Here's the deal, I have to do alot of vertex color light bakes and through various plugs-ins and whatnot I sometimes end up with an editable mesh with vertex colors on it. When I convert the mesh to an edit poly I get random vertices turning rainbow colors and other visual bugs.
Anyone know why this happens and how to prevent it?
Replies
Bad point/edge conversion i suspect.
What if you make all edges of your mesh visible before converting ?
*edit*: Granted, you COULD try exporting the vert colors with the OBJ and reimport. Who knows, maybe it'll fix it.
FicWill: interesting but that still seems to be an over-complicated alternative to painting out the rainbow verts manually. also, I don't know how to script in max :P
By making edges visible, i meant triangulate the mesh, with Surface Properties>Visible in edit mesh modifer, at edges level.
Now if you don't want your edit poly to be triangulated, you can propably select just the "invisible egdes" (found a script by Bobo which make that on scriptspot), make them "visible", convert to poly, delete the egdes (which could be maxscripted) edit : well no, deleting the diagonal edges in edit poly fucks the vertex color too. Thank you Autodesk !

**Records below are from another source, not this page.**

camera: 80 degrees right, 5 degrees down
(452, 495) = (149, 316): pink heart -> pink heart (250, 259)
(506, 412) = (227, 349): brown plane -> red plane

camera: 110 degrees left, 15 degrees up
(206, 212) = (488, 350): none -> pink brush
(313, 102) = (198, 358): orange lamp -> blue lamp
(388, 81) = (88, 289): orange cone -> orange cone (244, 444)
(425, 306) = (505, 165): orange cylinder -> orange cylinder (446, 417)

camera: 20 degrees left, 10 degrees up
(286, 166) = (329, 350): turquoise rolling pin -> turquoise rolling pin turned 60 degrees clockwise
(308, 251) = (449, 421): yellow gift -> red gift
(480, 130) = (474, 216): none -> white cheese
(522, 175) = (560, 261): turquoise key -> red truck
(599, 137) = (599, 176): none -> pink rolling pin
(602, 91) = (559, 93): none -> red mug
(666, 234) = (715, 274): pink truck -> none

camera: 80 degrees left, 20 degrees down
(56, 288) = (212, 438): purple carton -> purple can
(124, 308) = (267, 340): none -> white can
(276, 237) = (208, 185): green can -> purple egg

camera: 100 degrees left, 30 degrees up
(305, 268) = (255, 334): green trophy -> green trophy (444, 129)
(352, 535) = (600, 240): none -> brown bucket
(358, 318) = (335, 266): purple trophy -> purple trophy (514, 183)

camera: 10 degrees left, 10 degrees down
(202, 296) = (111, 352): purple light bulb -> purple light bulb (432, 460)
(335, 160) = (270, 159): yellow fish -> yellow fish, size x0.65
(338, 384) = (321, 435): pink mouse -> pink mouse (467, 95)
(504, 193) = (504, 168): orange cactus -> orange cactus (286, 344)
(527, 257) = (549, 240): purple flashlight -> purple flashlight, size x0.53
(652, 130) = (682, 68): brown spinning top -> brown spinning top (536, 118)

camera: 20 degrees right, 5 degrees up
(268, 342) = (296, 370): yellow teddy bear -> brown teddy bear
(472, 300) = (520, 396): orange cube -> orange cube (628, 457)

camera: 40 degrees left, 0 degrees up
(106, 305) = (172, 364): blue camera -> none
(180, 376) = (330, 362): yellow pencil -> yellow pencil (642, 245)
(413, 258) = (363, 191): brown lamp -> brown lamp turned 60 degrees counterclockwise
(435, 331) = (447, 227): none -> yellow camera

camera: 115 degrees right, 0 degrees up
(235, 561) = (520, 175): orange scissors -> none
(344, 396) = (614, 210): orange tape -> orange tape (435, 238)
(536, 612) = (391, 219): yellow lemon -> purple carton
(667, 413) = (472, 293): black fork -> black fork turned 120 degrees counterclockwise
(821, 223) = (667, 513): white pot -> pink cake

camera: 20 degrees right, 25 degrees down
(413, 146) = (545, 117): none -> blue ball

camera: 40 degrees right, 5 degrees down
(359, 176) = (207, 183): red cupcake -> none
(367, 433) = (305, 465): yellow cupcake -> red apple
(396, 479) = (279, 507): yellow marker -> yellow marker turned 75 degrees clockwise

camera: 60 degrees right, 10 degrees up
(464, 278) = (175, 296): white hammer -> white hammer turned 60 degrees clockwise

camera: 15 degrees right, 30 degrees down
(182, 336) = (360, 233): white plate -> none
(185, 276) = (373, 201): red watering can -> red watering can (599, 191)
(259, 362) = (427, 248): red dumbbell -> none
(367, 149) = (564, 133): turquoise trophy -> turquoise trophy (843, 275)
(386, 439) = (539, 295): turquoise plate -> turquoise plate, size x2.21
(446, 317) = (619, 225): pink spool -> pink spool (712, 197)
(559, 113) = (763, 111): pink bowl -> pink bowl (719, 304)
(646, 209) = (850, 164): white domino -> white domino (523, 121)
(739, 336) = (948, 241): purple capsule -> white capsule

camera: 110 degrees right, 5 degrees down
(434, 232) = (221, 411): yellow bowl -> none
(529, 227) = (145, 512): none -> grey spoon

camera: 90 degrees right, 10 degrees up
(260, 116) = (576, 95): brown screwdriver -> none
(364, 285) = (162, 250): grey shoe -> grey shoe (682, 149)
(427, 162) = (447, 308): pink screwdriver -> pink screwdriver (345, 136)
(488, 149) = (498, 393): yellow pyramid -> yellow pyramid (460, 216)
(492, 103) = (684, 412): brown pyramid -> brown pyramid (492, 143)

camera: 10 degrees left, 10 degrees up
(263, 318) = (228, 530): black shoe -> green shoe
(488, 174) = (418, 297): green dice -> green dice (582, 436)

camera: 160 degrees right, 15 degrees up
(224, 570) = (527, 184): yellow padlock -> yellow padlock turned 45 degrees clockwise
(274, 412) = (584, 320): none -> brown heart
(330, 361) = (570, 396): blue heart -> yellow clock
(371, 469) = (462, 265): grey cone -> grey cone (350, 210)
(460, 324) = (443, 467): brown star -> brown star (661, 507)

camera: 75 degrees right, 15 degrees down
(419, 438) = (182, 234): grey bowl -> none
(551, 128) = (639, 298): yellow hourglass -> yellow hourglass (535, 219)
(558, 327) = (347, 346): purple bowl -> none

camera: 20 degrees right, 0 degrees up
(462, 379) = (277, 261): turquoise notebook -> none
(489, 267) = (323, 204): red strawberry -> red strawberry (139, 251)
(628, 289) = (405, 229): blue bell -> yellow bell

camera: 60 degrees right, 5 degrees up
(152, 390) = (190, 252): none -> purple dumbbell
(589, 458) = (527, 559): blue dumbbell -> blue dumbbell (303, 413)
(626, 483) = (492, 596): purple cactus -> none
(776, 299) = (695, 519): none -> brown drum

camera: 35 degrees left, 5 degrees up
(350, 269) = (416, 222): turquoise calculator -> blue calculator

double edit : got it, ok, haha, wtf !
I don't know if this will work for you but :
the vertex color seams to work like UV. You can display them in the unwrap by switching to "vertex color channel" When you delete an edge (or convert from mesh to poly i presume), the vertices goes funky because everything is weirdly split.
SO, select your vertex colored mesh, apply an unwrap, switch channel to "vertex color channel", select all the "UVs" and do a "weld selected". Weld twice if needed. Convert to poly. win !
You can totally edit vertex color like uvs, doing symmetry and stuf,f that's pretty fun.
I tried on a teapot and some turbosmoothed extruded box, but i hope it works on complex objects too. My concern is, doest it export correctly when the vertices are welded ? You can still break them afterwards though.
The triangulate thing surely work too anyway.
edit : made some tests, and a mesh can handle different color on 2 triangles separated by an invisible edge. An edit poly can't, if you don't triangulate manually.
In this case, if you don't triangulate the poly, there will be differences.
When you unwrap a mesh, you see the invisible edges in the uvs. You can split a face along an invisible edge. When you convert to a poly, and apply an unwrap, you see the invisbile edges cuts don't exist. As the triangles are all split in mesh, max tries to reconstruct ngons when you convert to poly and it makes some twists. That explains the differences. Logical once you know vertex color works like UV's.
So the ultimate solution is to triangulate, else the weld trick is the best approach afaik but may not completely work. Remapping a vertex color as FicWill suggest would be tricky as a vertex can have a different vertex color value by adjacent face, like a vetex can have multiple uv's.